When are you getting married, you’re almost twenty three, my Great Aunt Mabel buzzes in my ear. I’d already had my fourth child by then, she says with a harrumph.

Why are you wearing that dress, you look like a strumpet with your backside all high outside like a horse, she whines.

The bedsheets aren’t folded right…

 that roast chicken looks as dry as dust…

 you haven’t been to church to confess your sins…

 On and on and on she shushes like leaves rustling rustling rustling in my head; a white noise neither soothing nor comforting, a tinnitus in my ear.

“I will have peace and quiet!” I murmur with conviction, but she acts like she doesn’t hear me, calling out her list of aggrievances, her voice like cracked dust.

I suppose you could say I deserved Aunt Mabel’s endless mutters and I suppose you might be right. Perhaps if I hadn’t taken the carving knife and stuck it through her withered old heart, buried her under the apple tree in our backyard — so close that her ghost had no worry to find me — I wouldn’t be haunted by the old crone.

But she never let me do anything, anything at all! Lick the icing from the mixing bowl, like Grandma Hilde had let me do, or have a friend over to braid each other’s hair, or go for a walk in the park like all the other girls, or have a nice dress made from Crepe de Chine or hold hands with John Parker, or eat boiled sweets, not anything, anything! It isn’t ladylike, she’d said. It isn’t the done thing. What choice did I have, then?

Her fault for leaving sharp implements so carelessly strewn about…

But I am now even more trapped, for she never ceases to judge and taunt and chortle and whine at all hours of the day or night. Like a fly trapped in a room smashing itself against a window, buzzing angrily in frustration.

“I will have peace and quiet!” I say under my breath, but Aunt Mabel only chuckles and carries right on.

But I will have the last laugh! Because I found a solution. It left the hems of my new silk dress muddy and ragged, but sacrifices had to be made.

She was a sweet old thing, Miss Sally, but she and Aunt Mabel hated each other with a deep and trembling passion. They could not go two minutes in each other’s company without bickering and quarreling like two old hens. So maybe it wasn’t the kindest thing to do, to slit Miss Sally’s throat like that and watch her blood run thick like syrup through the floorboards. But she was already old and I cannot continue with this noise in my ears! I must have peace and quiet.

With Miss Sally around to fight with, Aunt Mabel will not have time for haunting and I will truly be free. So I buried her right on top of Aunt Mabel and drove a stake through both their hearts to join them for always in the ever after.

And then I heard it: Aunt Mabel’s wheedly voice, shouting: You! What are you doing here!

 And Miss Sally said “Your good for nothing grand-niece slit my throat! I knew she was no good from the moment I saw her conniving little face!”

 “You’re one to talk!” my Aunt Mabel replied. “I know it was you who stole my chickens!”

 And I had smiled a secret smile at the time. I was so sure it had worked, you see? That they had each other now, so I would be left alone to live my life as I pleased.

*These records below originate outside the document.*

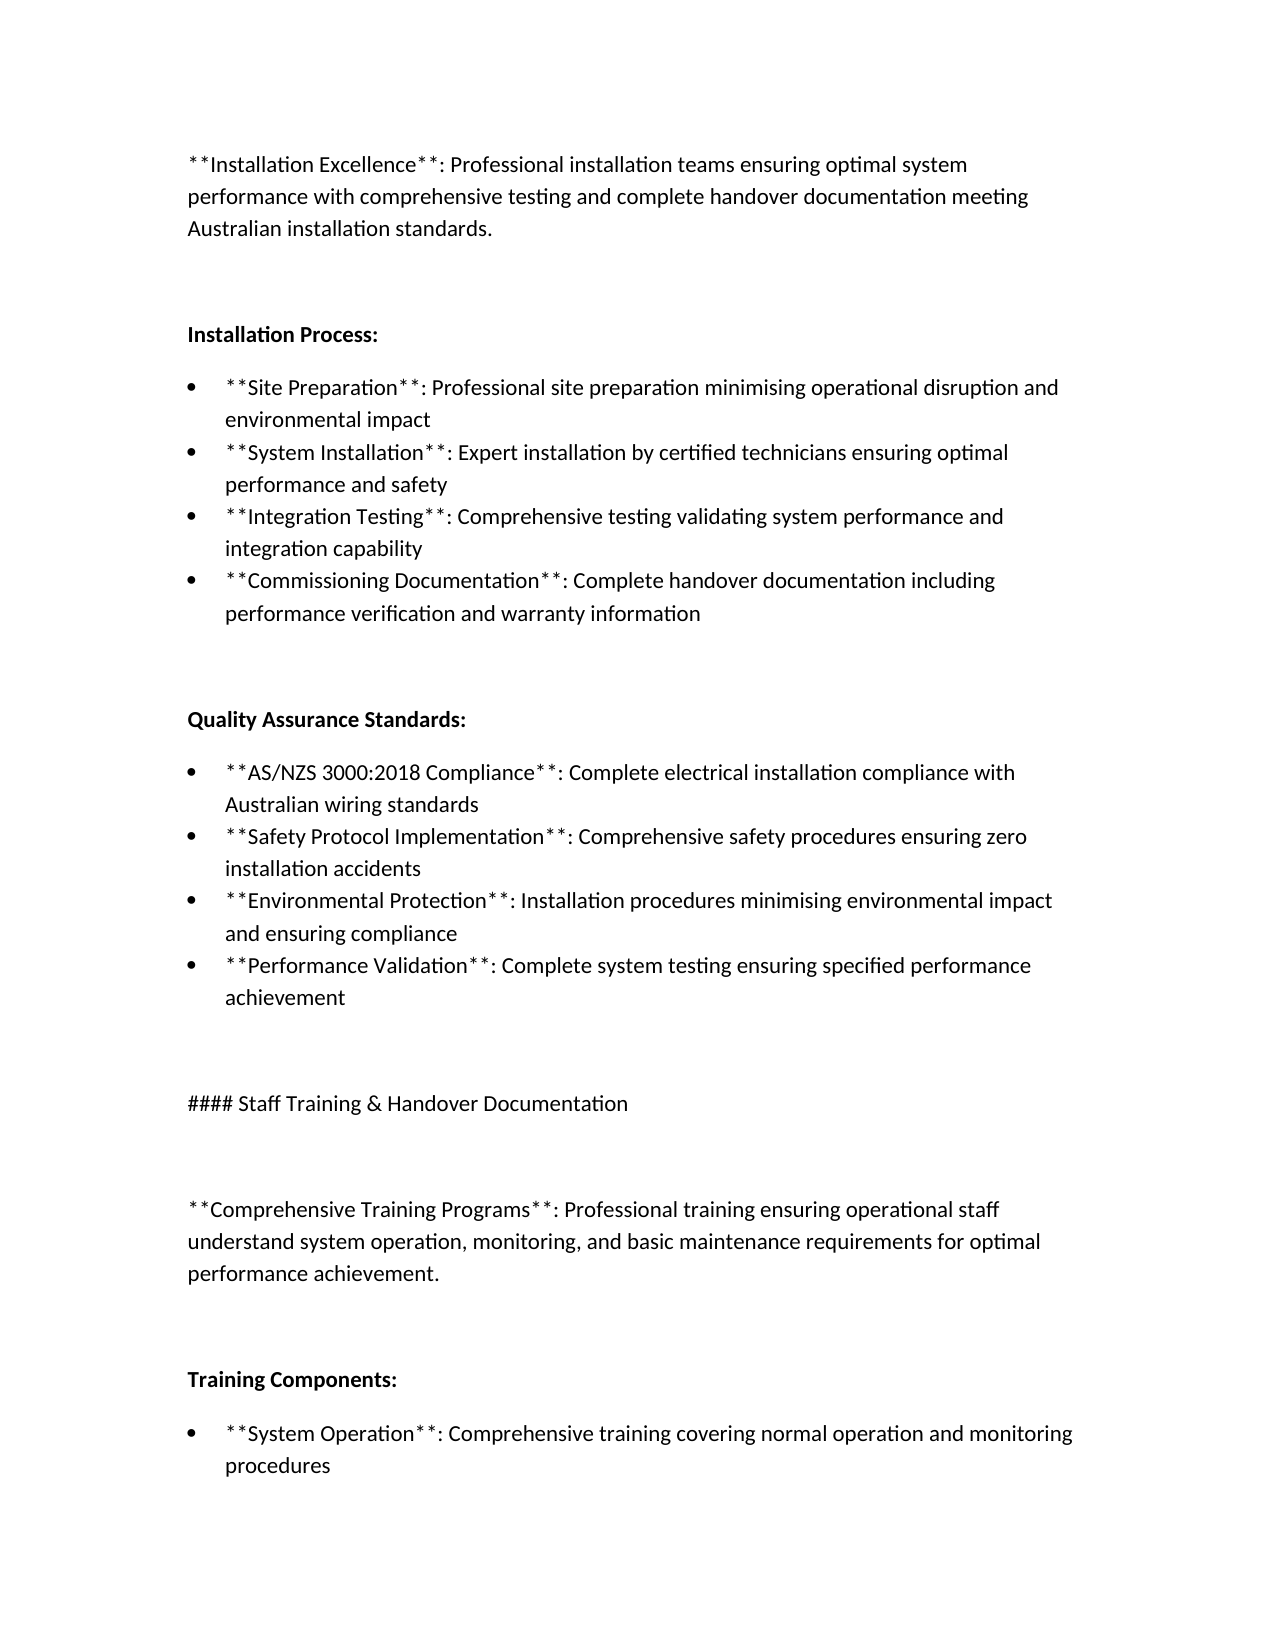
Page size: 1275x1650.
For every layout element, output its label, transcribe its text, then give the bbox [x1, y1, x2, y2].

text **Comprehensive Training Programs**: Professional training ensuring operational staff understand system operation, monitoring, and basic maintenance requirements for optimal performance achievement. [187, 1195, 1087, 1288]
text Installation Process: [187, 320, 1087, 348]
text Quality Assurance Standards: [187, 705, 1087, 733]
list **System Installation**: Expert installation by certified technicians ensuring optimal performance and safety [187, 438, 1087, 498]
text **Installation Excellence**: Professional installation teams ensuring optimal system performance with comprehensive testing and complete handover documentation meeting Australian installation standards. [187, 150, 1087, 242]
list **Safety Protocol Implementation**: Comprehensive safety procedures ensuring zero installation accidents [187, 822, 1087, 882]
list **Environmental Protection**: Installation procedures minimising environmental impact and ensuring compliance [187, 887, 1087, 947]
text #### Staff Training & Handover Documentation [187, 1089, 1087, 1117]
list **AS/NZS 3000:2018 Compliance**: Complete electrical installation compliance with Australian wiring standards [187, 758, 1087, 818]
text Training Components: [187, 1366, 1087, 1394]
list **System Operation**: Comprehensive training covering normal operation and monitoring procedures [187, 1419, 1087, 1479]
list **Integration Testing**: Comprehensive testing validating system performance and integration capability [187, 502, 1087, 562]
list **Performance Validation**: Complete system testing ensuring specified performance achievement [187, 951, 1087, 1011]
list **Commissioning Documentation**: Complete handover documentation including performance verification and warranty information [187, 567, 1087, 627]
list **Site Preparation**: Professional site preparation minimising operational disruption and environmental impact [187, 373, 1087, 434]
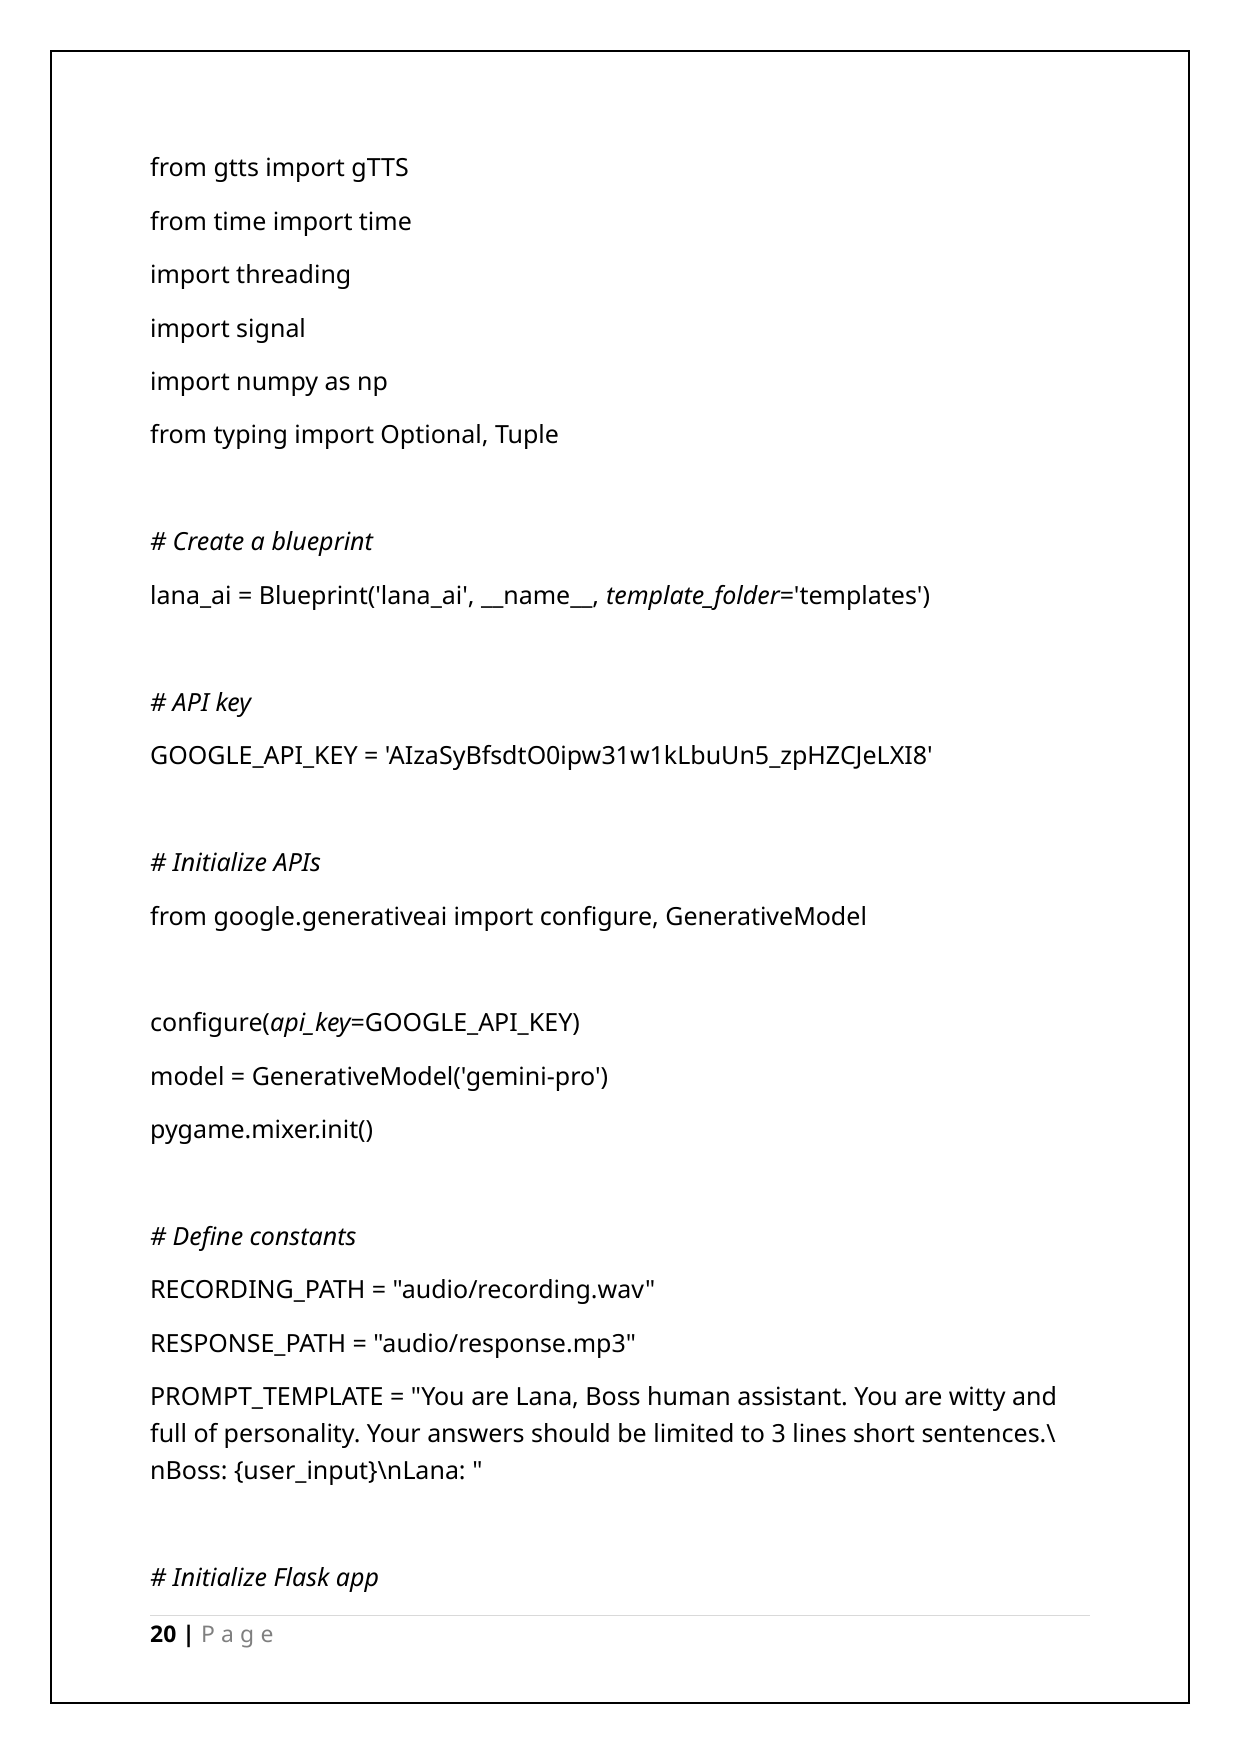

But it has been three months and one day and I am driven insane by the constant bickering. I cannot sleep nor read a book in peace nor go for a stroll in the quiet of the ferns with the two of them at each other’s throats like wolves! I cannot concentrate long enough to bake a cake or play the piano or write in my journal while they screech and heckle so!

Why haven’t they left?

They are both tied to me like millstones about my neck, dragging me down into the depths of their heated anger.

John Parker will have nothing m ore to do with me and my friends have all disappeared. The maids all left and the butler and coachman have not been seen for ages. And the doctor, who was so kindly before, has begun to treat me with cold indifference.

I’ve told them all, I’ve explained everything – these women are filling my mind with their inconsequential anger and I cannot hear over the sounds of their fighting! Accusing each other of treachery and betrayal, hurling insults and flinging barbs, a torrent of poison from one mouth and then the other. And I scream and scream at them to silence themselves! To be gone! The devil with you both! I shriek, as I flail my hands about my ears, trying to rid myself of their constant furor.

Why will no one believe I am being haunted? Why will no one help?

‘Get out of my head! Go away!’ I yell until my throat is raw and parched.

“I will have peace and quiet!” I cry out at the top of my voice.

But still they cluck and peck at each other, ripping my own sanity away in the process.

I know now what I have to do. I’ve known it for some time. But this room is all padded walls and soft corners, there is nothing here to tear my flesh, to separate my soul from my body, to stop this unending torture. They will not give me glass even to drink from, or knives and forks with which to eat.

But there are yards and yards of bedsheets. And bars on the window high up on the wall. And I am clever. And I will have my peace and quiet.